Print every line of the items below without changing a single character.

- **INFORMATION SUPPLIED**
Segment Open
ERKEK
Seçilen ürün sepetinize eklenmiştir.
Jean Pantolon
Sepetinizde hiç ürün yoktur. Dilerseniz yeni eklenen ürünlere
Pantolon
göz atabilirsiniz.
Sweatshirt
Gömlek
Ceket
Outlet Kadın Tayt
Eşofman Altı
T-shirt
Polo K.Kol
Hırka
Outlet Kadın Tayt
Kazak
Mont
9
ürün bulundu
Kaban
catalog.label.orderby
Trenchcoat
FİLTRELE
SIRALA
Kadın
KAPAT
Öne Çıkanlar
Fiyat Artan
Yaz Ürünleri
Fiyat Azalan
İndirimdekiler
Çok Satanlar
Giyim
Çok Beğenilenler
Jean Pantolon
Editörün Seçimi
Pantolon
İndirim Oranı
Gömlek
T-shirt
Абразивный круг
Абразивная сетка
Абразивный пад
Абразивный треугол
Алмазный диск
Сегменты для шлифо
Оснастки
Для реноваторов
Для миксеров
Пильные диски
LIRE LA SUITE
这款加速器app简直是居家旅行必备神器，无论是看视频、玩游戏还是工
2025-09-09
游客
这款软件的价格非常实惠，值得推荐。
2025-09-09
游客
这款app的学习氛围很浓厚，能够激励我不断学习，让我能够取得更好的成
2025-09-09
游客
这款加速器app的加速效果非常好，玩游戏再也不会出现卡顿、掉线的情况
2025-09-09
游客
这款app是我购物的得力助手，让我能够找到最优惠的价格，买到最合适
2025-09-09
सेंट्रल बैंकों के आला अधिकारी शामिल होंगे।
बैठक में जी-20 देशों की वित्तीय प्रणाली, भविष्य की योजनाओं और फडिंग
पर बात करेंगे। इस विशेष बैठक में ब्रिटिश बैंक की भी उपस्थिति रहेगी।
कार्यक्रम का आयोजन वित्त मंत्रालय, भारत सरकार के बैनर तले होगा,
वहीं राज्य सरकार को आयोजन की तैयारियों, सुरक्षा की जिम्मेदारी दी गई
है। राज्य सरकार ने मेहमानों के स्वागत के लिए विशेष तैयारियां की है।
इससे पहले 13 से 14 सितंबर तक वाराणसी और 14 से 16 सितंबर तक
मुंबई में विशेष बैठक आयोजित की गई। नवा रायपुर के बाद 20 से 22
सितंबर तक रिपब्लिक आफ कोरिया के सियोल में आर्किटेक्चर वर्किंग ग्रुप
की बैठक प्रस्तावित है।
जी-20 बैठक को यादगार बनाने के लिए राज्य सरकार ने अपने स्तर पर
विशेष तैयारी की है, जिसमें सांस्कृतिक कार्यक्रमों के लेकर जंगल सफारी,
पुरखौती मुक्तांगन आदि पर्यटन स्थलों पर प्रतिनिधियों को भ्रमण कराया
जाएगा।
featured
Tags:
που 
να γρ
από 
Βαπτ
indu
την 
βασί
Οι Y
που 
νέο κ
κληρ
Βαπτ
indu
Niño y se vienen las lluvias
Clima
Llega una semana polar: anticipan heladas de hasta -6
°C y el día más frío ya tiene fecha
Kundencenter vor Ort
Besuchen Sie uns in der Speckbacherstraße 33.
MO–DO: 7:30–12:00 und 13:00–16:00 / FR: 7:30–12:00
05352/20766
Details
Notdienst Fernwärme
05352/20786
Segment Closed
- **REPLY TO THE EXERCISE**
ERKEK
Seçilen ürün sepetinize eklenmiştir.
Jean Pantolon
Sepetinizde hiç ürün yoktur. Dilerseniz yeni eklenen ürünlere
Pantolon
göz atabilirsiniz.
Sweatshirt
Gömlek
Ceket
Outlet Kadın Tayt
Eşofman Altı
T-shirt
Polo K.Kol
Hırka
Outlet Kadın Tayt
Kazak
Mont
9
ürün bulundu
Kaban
catalog.label.orderby
Trenchcoat
FİLTRELE
SIRALA
Kadın
KAPAT
Öne Çıkanlar
Fiyat Artan
Yaz Ürünleri
Fiyat Azalan
İndirimdekiler
Çok Satanlar
Giyim
Çok Beğenilenler
Jean Pantolon
Editörün Seçimi
Pantolon
İndirim Oranı
Gömlek
T-shirt
Абразивный круг
Абразивная сетка
Абразивный пад
Абразивный треугол
Алмазный диск
Сегменты для шлифо
Оснастки
Для реноваторов
Для миксеров
Пильные диски
LIRE LA SUITE
这款加速器app简直是居家旅行必备神器，无论是看视频、玩游戏还是工
2025-09-09
游客
这款软件的价格非常实惠，值得推荐。
2025-09-09
游客
这款app的学习氛围很浓厚，能够激励我不断学习，让我能够取得更好的成
2025-09-09
游客
这款加速器app的加速效果非常好，玩游戏再也不会出现卡顿、掉线的情况
2025-09-09
游客
这款app是我购物的得力助手，让我能够找到最优惠的价格，买到最合适
2025-09-09
सेंट्रल बैंकों के आला अधिकारी शामिल होंगे।
बैठक में जी-20 देशों की वित्तीय प्रणाली, भविष्य की योजनाओं और फडिंग
पर बात करेंगे। इस विशेष बैठक में ब्रिटिश बैंक की भी उपस्थिति रहेगी।
कार्यक्रम का आयोजन वित्त मंत्रालय, भारत सरकार के बैनर तले होगा,
वहीं राज्य सरकार को आयोजन की तैयारियों, सुरक्षा की जिम्मेदारी दी गई
है। राज्य सरकार ने मेहमानों के स्वागत के लिए विशेष तैयारियां की है।
इससे पहले 13 से 14 सितंबर तक वाराणसी और 14 से 16 सितंबर तक
मुंबई में विशेष बैठक आयोजित की गई। नवा रायपुर के बाद 20 से 22
सितंबर तक रिपब्लिक आफ कोरिया के सियोल में आर्किटेक्चर वर्किंग ग्रुप
की बैठक प्रस्तावित है।
जी-20 बैठक को यादगार बनाने के लिए राज्य सरकार ने अपने स्तर पर
विशेष तैयारी की है, जिसमें सांस्कृतिक कार्यक्रमों के लेकर जंगल सफारी,
पुरखौती मुक्तांगन आदि पर्यटन स्थलों पर प्रतिनिधियों को भ्रमण कराया
जाएगा।
featured
Tags:
που 
να γρ
από 
Βαπτ
indu
την 
βασί
Οι Y
που 
νέο κ
κληρ
Βαπτ
indu
Niño y se vienen las lluvias
Clima
Llega una semana polar: anticipan heladas de hasta -6
°C y el día más frío ya tiene fecha
Kundencenter vor Ort
Besuchen Sie uns in der Speckbacherstraße 33.
MO–DO: 7:30–12:00 und 13:00–16:00 / FR: 7:30–12:00
05352/20766
Details
Notdienst Fernwärme
05352/20786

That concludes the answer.